A new study led by a Johns Hopkins Bloomberg School of Public Health researcher found that the percent of patients treated for opioid use disorder with methadone significantly decreased their use of fentanyl during a year of treatment. The percent who tested positive for fentanyl declined on average from 21.8 percent in week one to 17.1 percent in week 52.
The average heroin positivity rate also declined, from 8.4 percent to 4.3 percent. For both heroin and fentanyl, the biggest declines were seen in the first 10 weeks of treatment. The average positivity for methamphetamine and cocaine did not significantly change over the course of 52 weeks of treatment.

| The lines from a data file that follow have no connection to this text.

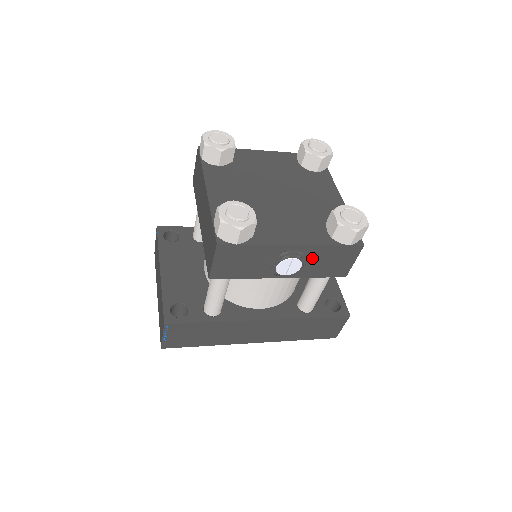
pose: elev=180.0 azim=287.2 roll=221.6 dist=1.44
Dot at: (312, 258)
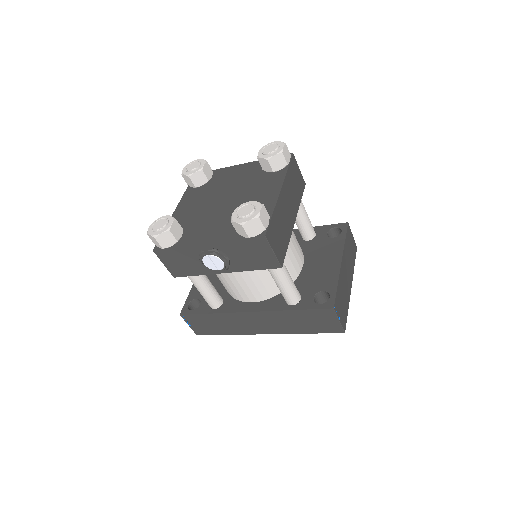
Dot at: (231, 253)
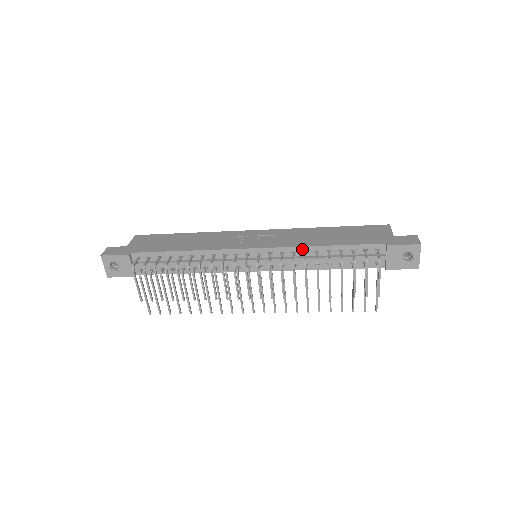
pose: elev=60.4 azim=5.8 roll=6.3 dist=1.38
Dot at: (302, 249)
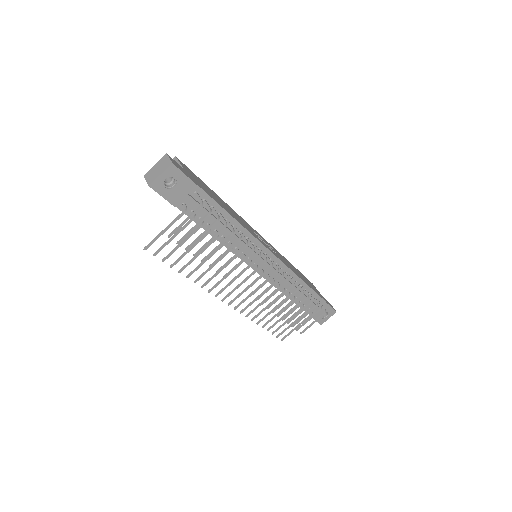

For their study, the researchers analyzed urine specimens for illicit substances—including fentanyl, heroin, cocaine, and methamphetamine—among patients receiving treatment at methadone clinics from over 16,000 individuals in 10 states from January 1, 2017, to December 31, 2021. The researchers analyzed urine specimens covering the first 52 observed weeks of an individual’s treatment.
The study was published online May 9 in the journal Addiction.
Methadone is approved by the Food and Drug Administration to treat symptoms of opioid use disorder, including cravings and withdrawal.
“Patients are increasingly testing positive for fentanyl and other illicit drugs at the start of treatment and our study suggests that patients significantly decrease their use of illicit opioids during a year in methadone treatment,” says Brendan Saloner, Ph.D., Bloomberg Associate Professor of American Health in the Department of Health Policy and Management and the study’s lead author.
“At the same time, the prevalence of methamphetamine and cocaine use is on the rise and is not generally decreasing during a year in methadone treatment. These findings will help clinicians identify patients who are at greater risk and can offer additional support.”
The researchers analyzed anonymized urine samples from Millennium Health’s proprietary database. Millennium Health is a drug-testing laboratory that services all 50 states. The study sample drew from patients diagnosed with opioid use disorder who were receiving methadone treatment and who had at least three valid urine specimens in the database.
The researchers used data from Alaska, Arizona, Florida, Illinois, Kentucky, Minnesota, New Mexico, Ohio, Virginia, and Washington. The analysis included 194,333 specimen samples from 16,386 individual patients.
The researchers found that across the five-year study period the first urine specimens collected indicated increasing fentanyl positivity rates in the broader population, from 13.1 percent in 2017 to 53 percent in 2021. The positivity rate for methamphetamine also increased, from 10.6 percent to 27.2 percent, as did cocaine, from 13.8 percent to 19.5 percent.
Additional analyses found that fentanyl positivity was significantly higher for males compared to females. It was also significantly higher in the age group 18–24 than in all other age groups. Fentanyl positivity rates were highest in Ohio, Illinois, Arizona, Kentucky, and Minnesota. Alaska had the highest heroin and methamphetamine positivity.
“Methadone treatment can have tremendous success reducing fentanyl and heroin use in individuals, but this study shows we aren’t addressing the complexity of polysubstance use,” says Saloner. “The findings clearly sound an alarm bell that we need more tools to support other types of substance use.”